In the index finger and little finger, there are 2 extensor tendons, so unless both are divided, normal extension may be present with a complete tendon laceration. Another fairly common scenario is where the tendon is divided over the back of the hand, but interconnections between the tendons mean that the finger can still extend via the pull of the tendon next-door.
The presence of a wound over the tendon injury, particularly when the injury has been caused by a punch, can produce infection, and this infection carries a high risk of harm to the finger or hand.

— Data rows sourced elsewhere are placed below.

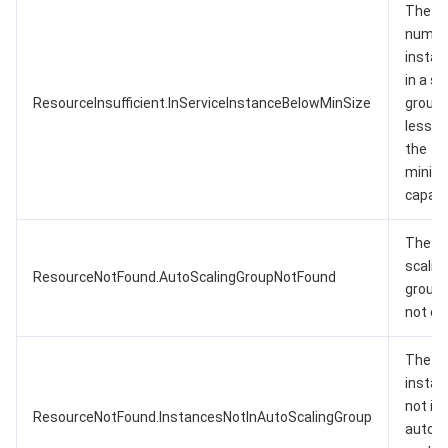
The
numbe
instan
in a sc
ResourceInsufficient.InServiceInstanceBelowMinSize
group 
less t
the
mini
capaci
The
scalin
ResourceNotFound.AutoScalingGroupNotFound
group
not exi
The ta
instan
not in 
ResourceNotFound.InstancesNotInAutoScalingGroup
auto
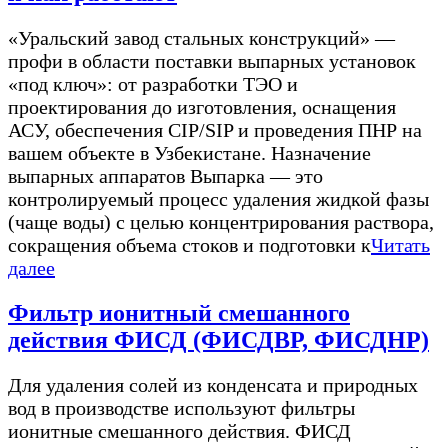
«Уральский завод стальных конструкций» —
профи в области поставки выпарных установок
«под ключ»: от разработки ТЭО и
проектирования до изготовления, оснащения
АСУ, обеспечения CIP/SIP и проведения ПНР на
вашем объекте в Узбекистане. Назначение
выпарных аппаратов Выпарка — это
контролируемый процесс удаления жидкой фазы
(чаще воды) с целью концентрирования раствора,
сокращения объема стоков и подготовки к
Читать
далее
Фильтр ионитный смешанного
действия ФИСД (ФИСДВР, ФИСДНР)
Для удаления солей из конденсата и природных
вод в производстве используют фильтры
ионитные смешанного действия. ФИСД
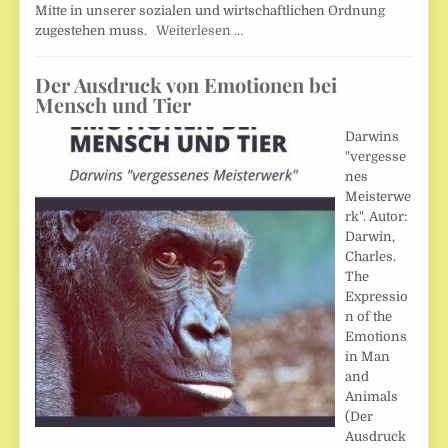
Mitte in unserer sozialen und wirtschaftlichen Ordnung
zugestehen muss.
Weiterlesen …
Der Ausdruck von Emotionen bei
Mensch und Tier
Darwins
"vergesse
nes
Meisterwe
rk". Autor:
Darwin,
Charles.
The
Expressio
n of the
Emotions
in Man
and
Animals
(Der
Ausdruck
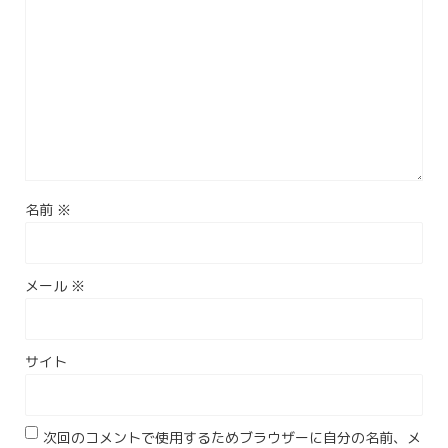
名前
※
メール
※
サイト
次回のコメントで使用するためブラウザーに自分の名前、メ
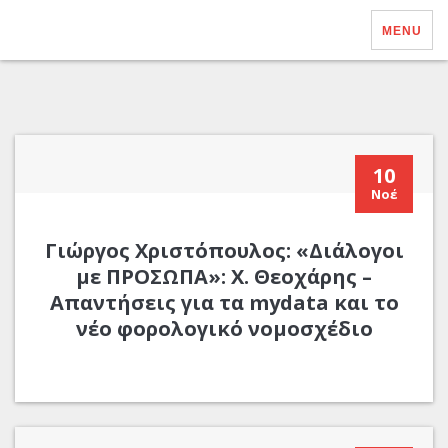
MENU
10
Νοέ
Γιώργος Χριστόπουλος: «Διάλογοι
με ΠΡΟΣΩΠΑ»: Χ. Θεοχάρης –
Απαντήσεις για τα mydata και το
νέο φορολογικό νομοσχέδιο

In certain closed injuries such as those injuries at the end joint of the digit, or partially cut tendons these can often be treated with a splint, reducing the need for surgery.
What is the treatment?
Surgery: Surgery is recommended for the majority of extensor tendon lacerations. This involves either a local, regional or general anaesthesia. Generally, the wound is extended by the surgeon in order to fully expose the injured tendon. The wound is then carefully washed to remove any dirt or germs. The tendon is repaired and a splint or plaster cast is applied. Where the wound has been caused by a tooth, as in a punch injury, it is not considered safe to repair the tendon, and the wound is left open to heal with scar tissue, and any tendon surgery carried out a few months later.
Hand therapy: Hand therapy aims to balance protection of the tendon with splints with gradual loading or movement of the tendon with exercises. Splints are often used for closed (no wound) injuries. Splints may be used for as little as 2-3 weeks or in some instances up to 3 months. The hand therapy programme is individualised.
What are the complications of treatment?
Although the aim of repairing a cut tendon is to restore your function, patients may not recover full strength or movement back despite good surgical repair and hand therapy. There are three main complications of extensor tendon repair:
1) RUPTURE OF REPAIR
This is a failure of the repair such that the tendon ends pull apart. When the tendon is repaired, surgical sutures or thread is used. This is similar to sewing thread, and although it is reasonable strong, it is not strong enough to overcome loading of the tendon before any healing has commenced. The repair can therefore pull apart if the tendon is overstretched or if the surgical thread snaps.
If the repair ruptures, it may be possible to revise the repair, but the risks and benefits of further surgery may swing in favour of accepting the loss of function.
The repaired tendon may also get stuck to the underlying structures around the hand. This is often as a result of scarring and can cause reduced movement. Sometimes, performing an operation to release the scarring may help (tenolysis).
3) POOR FUNCTION
Certain injury mechanisms; such as crushing injury, if multiple tendons are involved, if there are underlying bone or joint injuries, do not do as well as tendons that are cleanly cut. Underlying issues can also impact on tendon healing and these include diabetes, infection as well as smoking.